• EXCERPTED PASSAGE:
The Brotherhood of Sister Cities : Peace, Understanding on Agenda at International Parley
Mayor Tom Bradley, welcoming foreign delegates to the Sister Cities International conference at a garden party at Getty House, the mayor’s residence, grinned and said, “Yes, we have the mayor of Timbuktu . . . until he showed up at the front door I was not convinced.”
But Mayor Abbas Fouad Abdal Kader was there, all right, wearing a traditional caftan and proffering a ready smile for other guests, most of whom in this crowd didn’t have to be told that Timbuktu is not poetic fancy but a West African city in Mali, on the southern edge of the Sahara. (Accessible by camel, Niger River boat or, now, airplane.)
1,200 Participants
During the five-day session here last week, 1,200 representatives from such geographically, politically and culturally diverse nations as Australia, China, Mexico and the Soviet Union talked about such things as business development, youth exchanges and technical assistance programs.
They heard lofty words about the importance of being sisterly from Charles Z. Wick, director of the U.S. Information Agency, who in his address spoke of the Sister Cities program as “the kind of people power that keeps the world moving away from confrontation and toward conciliation.”
And he reminded delegates, most of whom were Americans, of their opportunity as citizen-volunteers to reverse what he termed America’s “serious” public relations problem abroad. “What people think is determined by what they know,” he said, “(and) by how they know it.” For many in other nations, he suggested, the “how” is television and the “what” is “Dynasty,” “Dallas,” “Magnum, P.I.” and “The A-Team.”
Sister Cities International is a nonprofit Washington-based organization that emerged from President Dwight Eisenhower’s People-to-People program, established in 1956, to become a good-will network reaching into all 50 states and 86 foreign countries, with 750 U.S. communities claiming at least one sister city in another country. (Los Angeles, with 14, leads the way, with sisterly ties to Athens; Auckland, New Zealand; Bombay, India; Bordeaux, France; Eilat, Israel; Guangzhou, China; Lusaka, Zambia; Mexico City; Nagoya, Japan; Pusan, Korea; Salvador, Brazil; Taipei, Taiwan; Tehran and West Berlin).
Emphasis on Peace
There was a wholesale swapping of keys to cities worldwide. And, predictably, hundreds of words were spoken about peace and understanding.
And, if the reality is not universal brotherhood--L.A.’s affiliation with sister city Tehran is currently suspended, for example, and there were no representatives at this meeting from South Africa, El Salvador, Haiti or Nicaragua, among others--the good feelings seemed real enough.
Ethelda Singer, the conference chairwoman who has served a decade as a national vice president of Sister Cities International, put it this way: “We’ve had people shaking hands when their governments don’t even speak to each other.”

• TASK DESCRIPTION:
Please answer these questions using the article on the Sister Cities conference:
(a) How many days did the session last?
(b) In what year was the People-to-People program established?
(c) How many sister cities does Los Angeles have?

• Short-answer chart tasks:

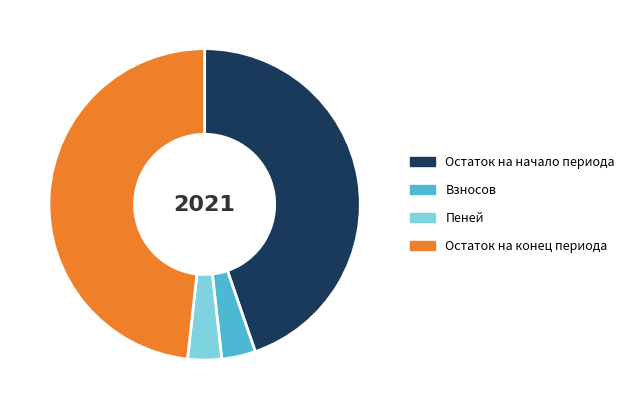

Do Остаток на начало периода and Остаток на конец периода together represent more than half of the pie?

Yes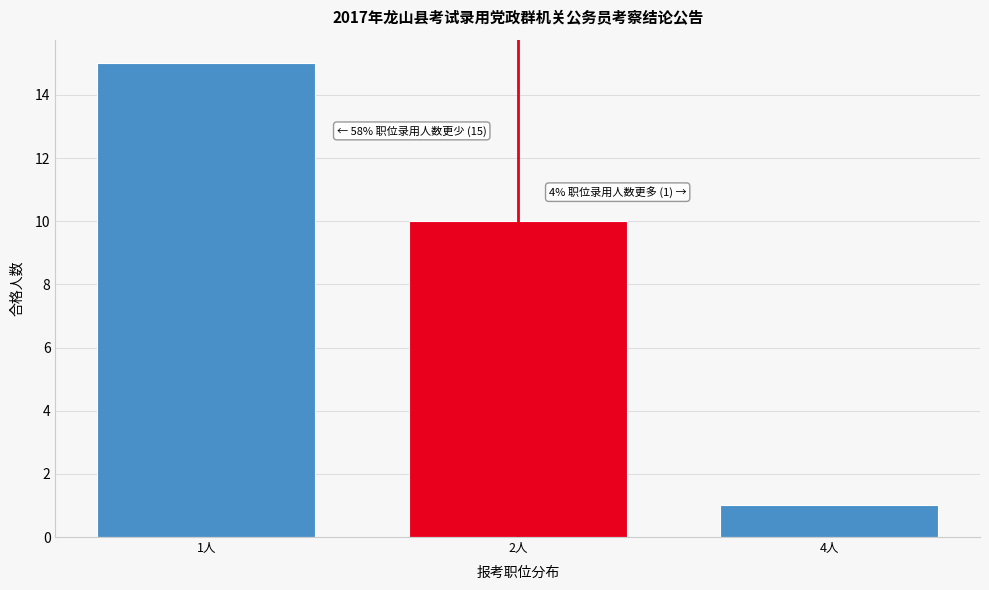

Reading left to right, what are all the values shown in this chart?

15	10	1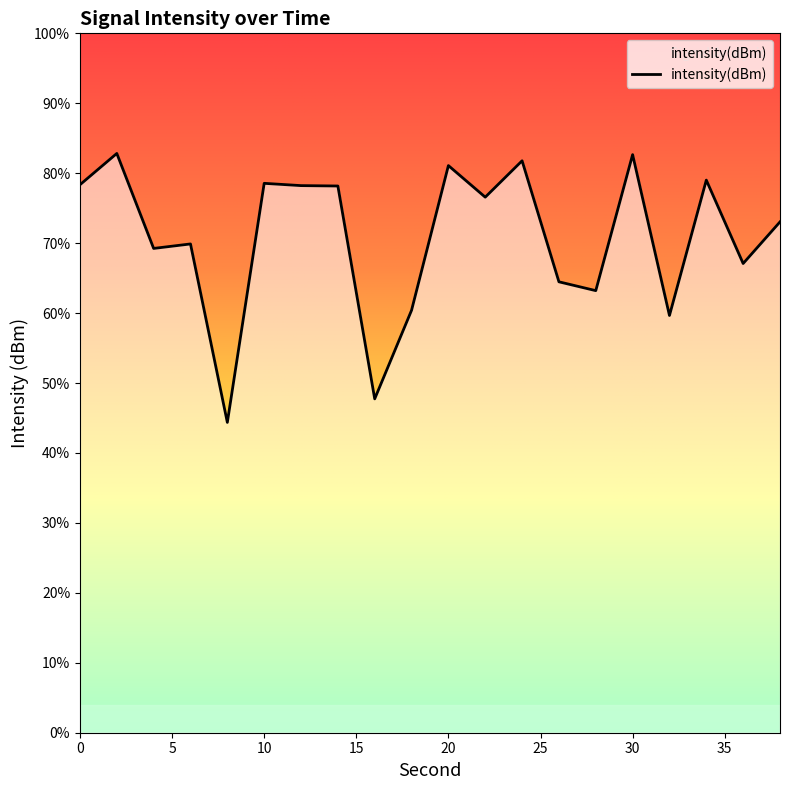

True or false: the data shows -42.7 at 30.

False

• RESULT BELOW:
(a) Five days
(b) 1956
(c) 14